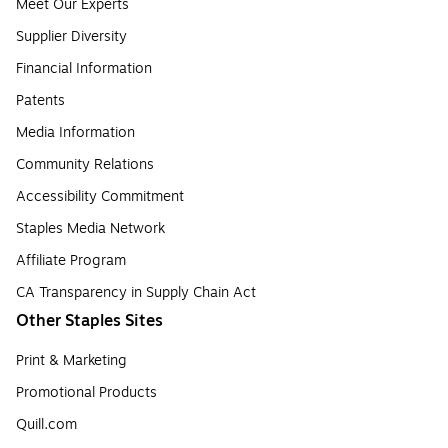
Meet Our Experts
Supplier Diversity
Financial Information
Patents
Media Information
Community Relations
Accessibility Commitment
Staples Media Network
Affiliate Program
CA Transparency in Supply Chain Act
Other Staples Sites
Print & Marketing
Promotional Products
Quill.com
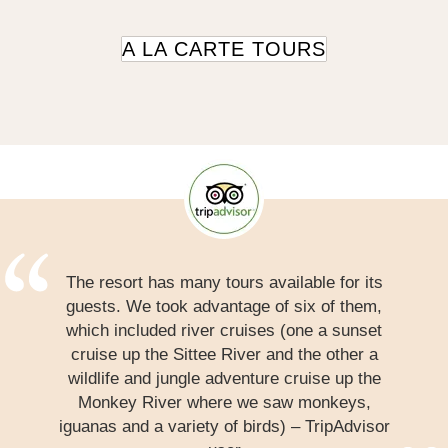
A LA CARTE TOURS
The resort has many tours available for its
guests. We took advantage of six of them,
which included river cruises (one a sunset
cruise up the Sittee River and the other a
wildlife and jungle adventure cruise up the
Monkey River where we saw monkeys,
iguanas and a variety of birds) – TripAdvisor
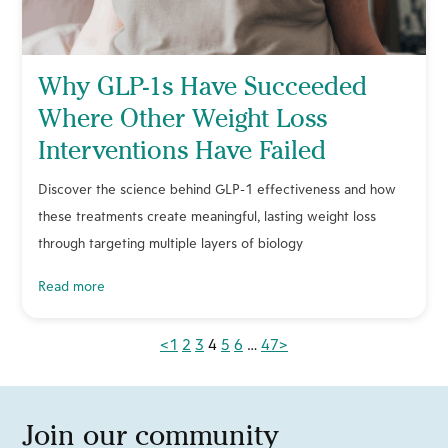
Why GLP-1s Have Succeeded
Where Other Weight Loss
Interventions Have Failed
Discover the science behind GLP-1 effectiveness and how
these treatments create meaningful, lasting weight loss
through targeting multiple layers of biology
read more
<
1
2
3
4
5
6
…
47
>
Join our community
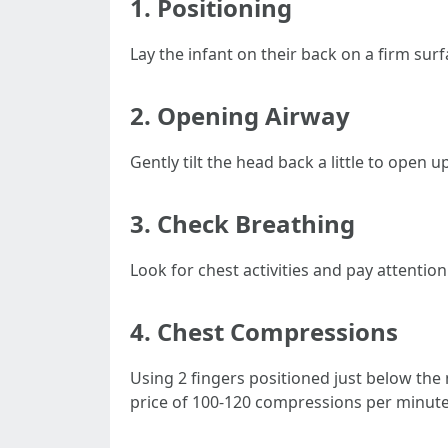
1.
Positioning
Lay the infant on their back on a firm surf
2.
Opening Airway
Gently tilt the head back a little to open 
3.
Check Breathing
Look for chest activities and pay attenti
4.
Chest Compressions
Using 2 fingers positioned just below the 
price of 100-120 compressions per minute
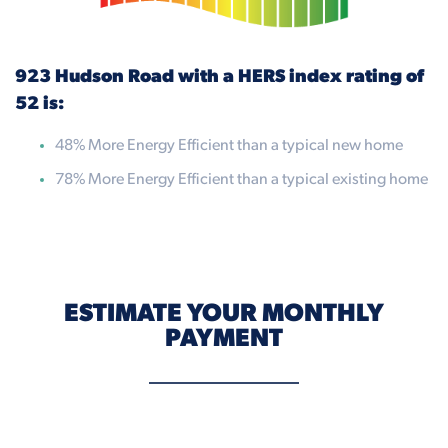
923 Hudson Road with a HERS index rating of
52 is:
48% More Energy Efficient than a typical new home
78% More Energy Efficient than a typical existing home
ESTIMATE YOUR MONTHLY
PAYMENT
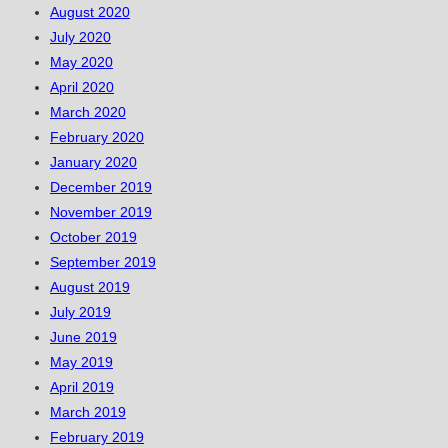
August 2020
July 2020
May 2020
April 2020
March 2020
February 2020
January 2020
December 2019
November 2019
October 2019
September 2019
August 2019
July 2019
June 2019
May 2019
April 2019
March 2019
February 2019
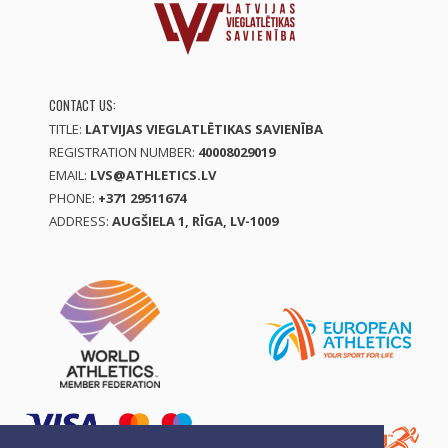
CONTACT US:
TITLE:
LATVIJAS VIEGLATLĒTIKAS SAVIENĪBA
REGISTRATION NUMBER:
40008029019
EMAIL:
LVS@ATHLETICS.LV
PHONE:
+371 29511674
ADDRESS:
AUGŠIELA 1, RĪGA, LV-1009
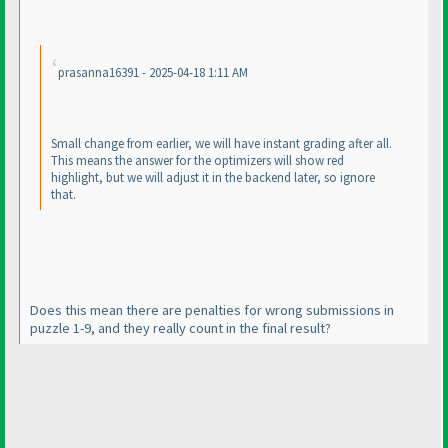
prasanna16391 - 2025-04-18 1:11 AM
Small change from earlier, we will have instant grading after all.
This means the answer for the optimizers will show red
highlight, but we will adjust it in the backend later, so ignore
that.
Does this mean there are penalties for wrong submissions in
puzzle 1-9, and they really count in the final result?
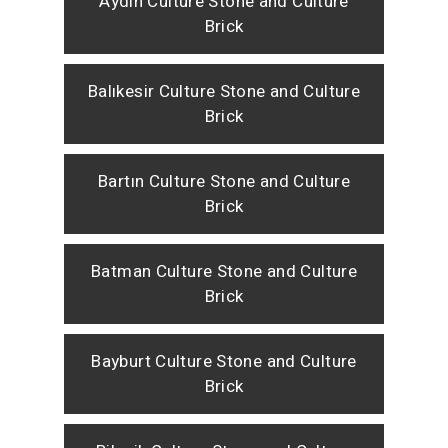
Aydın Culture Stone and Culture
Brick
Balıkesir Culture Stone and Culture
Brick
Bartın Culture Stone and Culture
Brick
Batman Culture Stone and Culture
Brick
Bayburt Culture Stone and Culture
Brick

· · ·

Recast the listing above, from its start through the line containing "AUGŠIELA 1, RĪGA, LV-1009" inclusive, as a Markdown table with columns Row and Line, one numbered row per line. Skip blank lines and leave the pictures out.

| Row | Line |
|---|---|
| 1 | Meet Our Experts |
| 2 | Supplier Diversity |
| 3 | Financial Information |
| 4 | Patents |
| 5 | Media Information |
| 6 | Community Relations |
| 7 | Accessibility Commitment |
| 8 | Staples Media Network |
| 9 | Affiliate Program |
| 10 | CA Transparency in Supply Chain Act |
| 11 | Other Staples Sites |
| 12 | Print & Marketing |
| 13 | Promotional Products |
| 14 | Quill.com |
| 15 | A LA CARTE TOURS |
| 16 | The resort has many tours available for its |
| 17 | guests. We took advantage of six of them, |
| 18 | which included river cruises (one a sunset |
| 19 | cruise up the Sittee River and the other a |
| 20 | wildlife and jungle adventure cruise up the |
| 21 | Monkey River where we saw monkeys, |
| 22 | iguanas and a variety of birds) – TripAdvisor |
| 23 | Why GLP-1s Have Succeeded |
| 24 | Where Other Weight Loss |
| 25 | Interventions Have Failed |
| 26 | Discover the science behind GLP-1 effectiveness and how |
| 27 | these treatments create meaningful, lasting weight loss |
| 28 | through targeting multiple layers of biology |
| 29 | read more |
| 30 | < |
| 31 | 1 |
| 32 | 2 |
| 33 | 3 |
| 34 | 4 |
| 35 | 5 |
| 36 | 6 |
| 37 | … |
| 38 | 47 |
| 39 | > |
| 40 | Join our community |
| 41 | 1. |
| 42 | Positioning |
| 43 | Lay the infant on their back on a firm surf |
| 44 | 2. |
| 45 | Opening Airway |
| 46 | Gently tilt the head back a little to open  |
| 47 | 3. |
| 48 | Check Breathing |
| 49 | Look for chest activities and pay attenti |
| 50 | 4. |
| 51 | Chest Compressions |
| 52 | Using 2 fingers positioned just below the  |
| 53 | price of 100-120 compressions per minute |
| 54 | 923 Hudson Road with a HERS index rating of |
| 55 | 52 is: |
| 56 | 48% More Energy Efficient than a typical new home |
| 57 | 78% More Energy Efficient than a typical existing home |
| 58 | ESTIMATE YOUR MONTHLY |
| 59 | PAYMENT |
| 60 | August 2020 |
| 61 | July 2020 |
| 62 | May 2020 |
| 63 | April 2020 |
| 64 | March 2020 |
| 65 | February 2020 |
| 66 | January 2020 |
| 67 | December 2019 |
| 68 | November 2019 |
| 69 | October 2019 |
| 70 | September 2019 |
| 71 | August 2019 |
| 72 | July 2019 |
| 73 | June 2019 |
| 74 | May 2019 |
| 75 | April 2019 |
| 76 | March 2019 |
| 77 | February 2019 |
| 78 | CONTACT US: |
| 79 | TITLE: |
| 80 | LATVIJAS VIEGLATLĒTIKAS SAVIENĪBA |
| 81 | REGISTRATION NUMBER: |
| 82 | 40008029019 |
| 83 | EMAIL: |
| 84 | LVS@ATHLETICS.LV |
| 85 | PHONE: |
| 86 | +371 29511674 |
| 87 | ADDRESS: |
| 88 | AUGŠIELA 1, RĪGA, LV-1009 |